Learn English – How did ‘estate’ evolve to mean ‘area of land or property’

etymologyfrenchsemantics

The following are definitions of the word 'estate':

estate {noun} = 1. An area or amount of land or property, in particular

= 3. {archaic or literary} A particular state, period, or condition in life

The following is its etymology given by [Etymonline]:

early 13c., "rank, standing, condition," from Anglo-French astat, Old French estat "state, position, condition, health, status, legal estate" (13c., Modern French « état »), from Latin status "state or condition, position, place; social position of the aristocracy," from PIE root *sta- "to stand" (see stet).

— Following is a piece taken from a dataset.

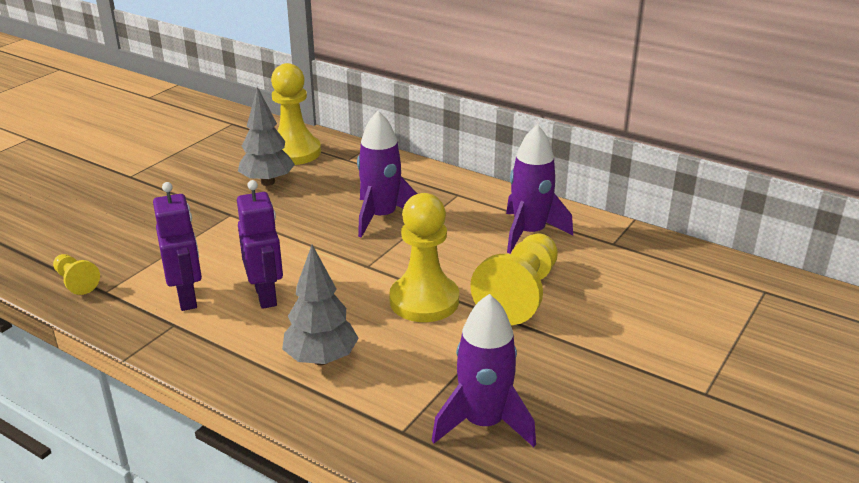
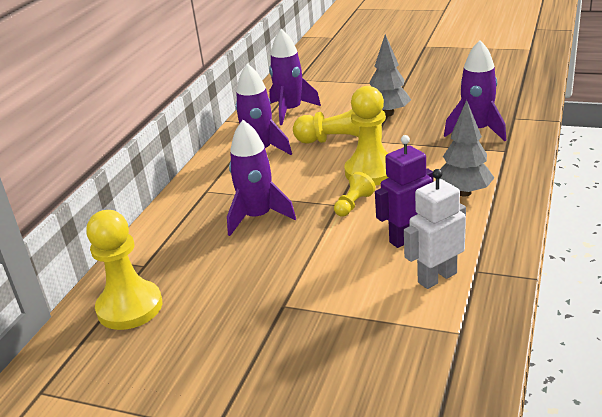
camera: 100 degrees left, 0 degrees up
(76, 282) = (459, 361): yellow pawn -> yellow pawn (353, 204)
(187, 298) = (437, 277): purple robot -> white robot
(267, 182) = (206, 303): grey tree -> grey tree (388, 114)
(642, 269) = (290, 111): none -> purple rocket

For the excrescent e-, see e-. Sense of "property" is late 14c., from that of "worldly prosperity;" specific application to "landed property" (usually of large extent) is first recorded in American English 1620s.
A native word for this was Middle English ethel (Old English æðel) "ancestral land or estate, patrimony." Meaning "collective assets of a dead person or debtor" is from 1830.

My question: how did definition 3 evolve into 1? Etymonline doesn't explain the bolded terms.

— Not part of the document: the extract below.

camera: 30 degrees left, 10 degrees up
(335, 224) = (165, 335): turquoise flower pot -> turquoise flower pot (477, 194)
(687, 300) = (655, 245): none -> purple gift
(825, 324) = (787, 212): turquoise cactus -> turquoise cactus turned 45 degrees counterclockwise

I read but don't quote OED; it's too terse.

Etymonline's reference to the Modern French noun « état » worsens my confusion, because (AFAIK) « état » matches only definition 3 of estate above, and has never embraced definition 1. Does this deficiency relate somehow\ to how Definition 3 jumped to Definition 1?

Best Answer

Well, someone with some status (def 3) frequently owned land (def 1) in times past.

I don't see the transition being that difficult.